- Exercise details
For every record, give an exact copy that has no pictures in it.

- Data shown
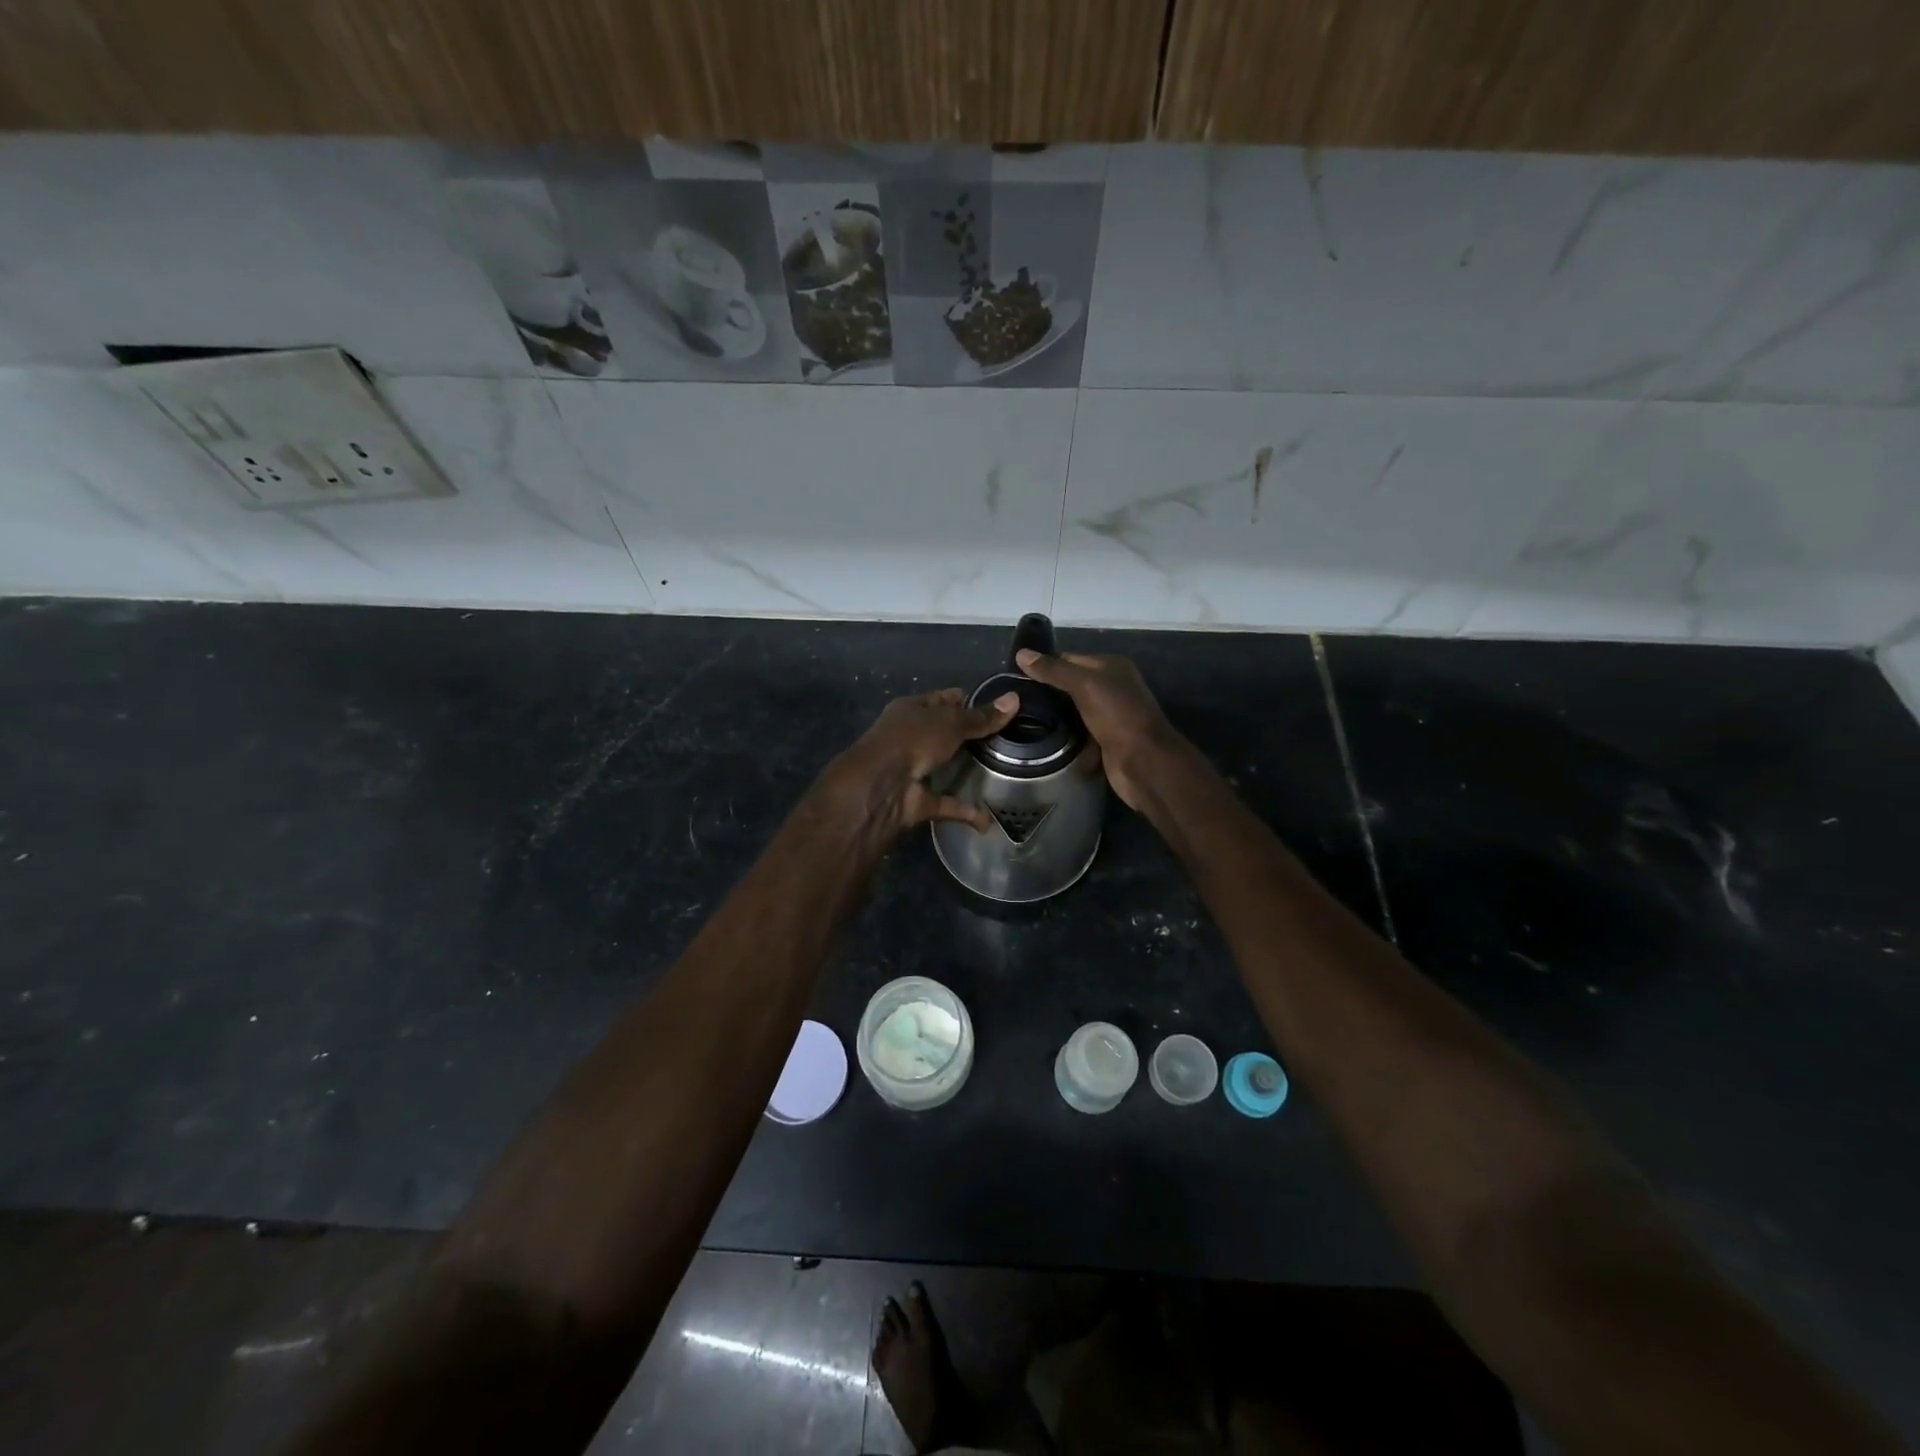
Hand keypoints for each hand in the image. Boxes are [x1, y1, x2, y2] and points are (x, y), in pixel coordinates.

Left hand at [824, 688, 1018, 837]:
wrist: (881, 787)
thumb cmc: (912, 740)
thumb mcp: (950, 722)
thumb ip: (981, 717)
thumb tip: (1015, 699)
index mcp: (912, 711)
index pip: (944, 699)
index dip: (969, 700)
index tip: (1000, 708)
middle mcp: (910, 738)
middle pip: (945, 733)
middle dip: (971, 737)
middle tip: (1008, 740)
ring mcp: (912, 770)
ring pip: (944, 768)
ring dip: (965, 773)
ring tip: (1001, 773)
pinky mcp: (917, 800)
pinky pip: (947, 804)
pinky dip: (964, 811)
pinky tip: (988, 819)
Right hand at [1015, 649, 1176, 809]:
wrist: (1143, 761)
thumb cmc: (1117, 716)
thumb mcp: (1084, 685)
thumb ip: (1054, 670)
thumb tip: (1021, 653)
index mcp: (1111, 666)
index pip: (1069, 658)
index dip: (1044, 664)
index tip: (1015, 675)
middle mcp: (1111, 685)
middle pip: (1071, 682)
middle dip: (1046, 689)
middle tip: (1014, 697)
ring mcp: (1108, 713)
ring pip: (1073, 707)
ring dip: (1053, 712)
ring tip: (1020, 714)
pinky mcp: (1103, 737)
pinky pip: (1077, 728)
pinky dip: (1063, 731)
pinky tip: (1041, 733)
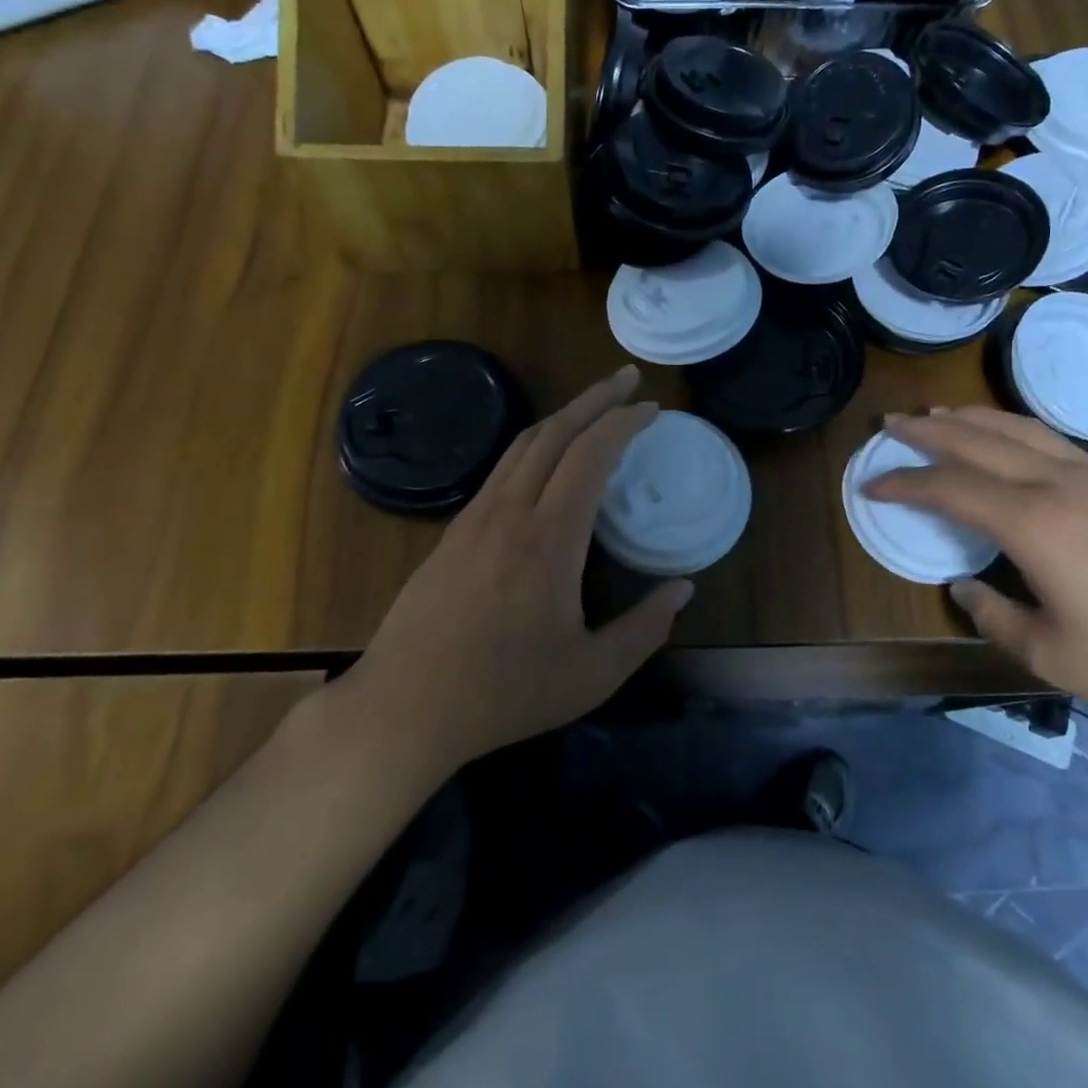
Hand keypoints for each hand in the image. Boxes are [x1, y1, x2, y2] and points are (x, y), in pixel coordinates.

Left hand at [332, 365, 688, 774]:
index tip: (652, 409)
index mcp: (550, 539)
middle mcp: (511, 511)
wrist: (404, 708)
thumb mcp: (592, 674)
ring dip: (563, 415)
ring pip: (523, 443)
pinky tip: (547, 458)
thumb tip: (684, 589)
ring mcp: (476, 517)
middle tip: (627, 379)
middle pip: (555, 432)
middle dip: (596, 398)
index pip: (591, 454)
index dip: (624, 423)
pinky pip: (502, 467)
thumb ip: (645, 629)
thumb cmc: (504, 693)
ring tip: (594, 406)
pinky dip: (535, 444)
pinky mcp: (454, 529)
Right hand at [863, 407, 1087, 735]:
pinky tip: (1013, 445)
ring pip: (1023, 429)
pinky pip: (1057, 442)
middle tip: (891, 423)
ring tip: (941, 414)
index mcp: (1037, 524)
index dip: (904, 483)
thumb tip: (966, 585)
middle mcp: (1064, 484)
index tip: (871, 482)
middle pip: (981, 440)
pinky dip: (1016, 431)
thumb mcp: (1056, 657)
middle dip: (929, 430)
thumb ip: (996, 617)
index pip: (951, 488)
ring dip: (973, 418)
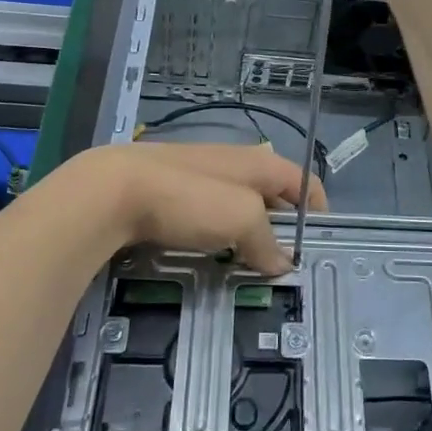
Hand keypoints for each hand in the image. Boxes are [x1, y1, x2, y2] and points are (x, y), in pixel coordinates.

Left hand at [57, 143, 326, 275]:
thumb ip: (267, 241)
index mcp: (259, 163)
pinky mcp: (173, 191)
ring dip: (247, 234)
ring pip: (238, 207)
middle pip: (272, 194)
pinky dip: (216, 234)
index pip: (303, 180)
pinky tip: (206, 255)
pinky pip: (207, 214)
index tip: (318, 244)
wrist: (113, 191)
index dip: (318, 208)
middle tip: (281, 265)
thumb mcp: (241, 219)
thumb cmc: (189, 199)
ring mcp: (201, 175)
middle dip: (281, 227)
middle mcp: (235, 163)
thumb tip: (284, 262)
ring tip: (245, 267)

- Result of this task
Hand keypoints for each hand in the image. Boxes are [x1, y1, x2, y2] and points are (x, y), in pixel coordinates.

Left hand at [824, 688, 1018, 837]:
wrist: (881, 787)
thumb cmc: (912, 740)
thumb mcp: (950, 722)
thumb ip: (981, 717)
thumb tip: (1015, 699)
index mcp: (912, 711)
index pip: (944, 699)
index dip: (969, 700)
index tip: (1000, 708)
middle mcp: (910, 738)
middle pip: (945, 733)
middle dip: (971, 737)
middle tip: (1008, 740)
ring mcp: (912, 770)
ring pip: (944, 768)
ring dip: (965, 773)
ring tip: (1001, 773)
pinky mcp: (917, 800)
pinky pip: (947, 804)
pinky dip: (964, 811)
pinky tip: (988, 819)
Right hand at [1015, 649, 1176, 809]:
wrist: (1143, 761)
thumb cmc: (1117, 716)
thumb mcp: (1084, 685)
thumb ip: (1054, 670)
thumb tip: (1021, 653)
index mcp: (1111, 666)
index pip: (1069, 658)
index dip: (1044, 664)
index tip: (1015, 675)
middle mcp: (1111, 685)
middle pip: (1071, 682)
middle dip: (1046, 689)
middle tip: (1014, 697)
ring mcp: (1108, 713)
ring pip: (1073, 707)
ring dip: (1053, 712)
ring tip: (1020, 714)
pinky mcp: (1103, 737)
pinky pip: (1077, 728)
pinky dip: (1063, 731)
pinky tip: (1041, 733)
Hand keypoints for each hand in the image. Boxes are [x1, y1, x2, y2] and points are (x, y), in pixel coordinates.

Left hand at [332, 365, 688, 774]:
index tip: (652, 409)
index mcp: (550, 539)
middle mcp: (511, 511)
wrist: (404, 708)
thumb mcp: (592, 674)
ring dip: (563, 415)
ring pip: (523, 443)
pinky tip: (547, 458)
thumb tip: (684, 589)
ring mcp: (476, 517)
middle tip: (627, 379)
middle pip: (555, 432)
middle dip: (596, 398)
index pip: (591, 454)
index dip: (624, 423)
pinky pip: (502, 467)
thumb ip: (645, 629)
thumb cmc: (504, 693)
ring tip: (594, 406)
pinky dip: (535, 444)
pinky mcp: (454, 529)
Right hand at [863, 407, 1087, 735]:
pinky tip: (1013, 445)
ring pip: (1023, 429)
pinky pip: (1057, 442)
middle tip: (891, 423)
ring tip: (941, 414)
index mcp: (1037, 524)
index dip: (904, 483)
thumb tip: (966, 585)
middle mcp: (1064, 484)
index tip: (871, 482)
middle pip: (981, 440)
pinky dip: (1016, 431)
thumb mcp: (1056, 657)
middle dip: (929, 430)
thumb ip: (996, 617)
index pip: (951, 488)
ring dip: (973, 418)
Hand keypoints for each hand in the image. Boxes are [x1, y1, x2, y2] and points are (x, y), in pixel coordinates.

Left hand at [57, 143, 326, 275]:
thumb ip: (267, 241)
index mcp: (259, 163)
pinky mcp: (173, 191)
ring dip: (247, 234)
ring pip: (238, 207)
middle pip: (272, 194)
pinky dip: (216, 234)
index pip: (303, 180)
pinky tip: (206, 255)
pinky pip: (207, 214)
index tip: (318, 244)
wrist: (113, 191)
index dip: (318, 208)
middle tip: (281, 265)
thumb mcp: (241, 219)
thumb cmc: (189, 199)
ring mcp: (201, 175)
middle dip: (281, 227)
middle mcp: (235, 163)
thumb tip: (284, 262)
ring tip: (245, 267)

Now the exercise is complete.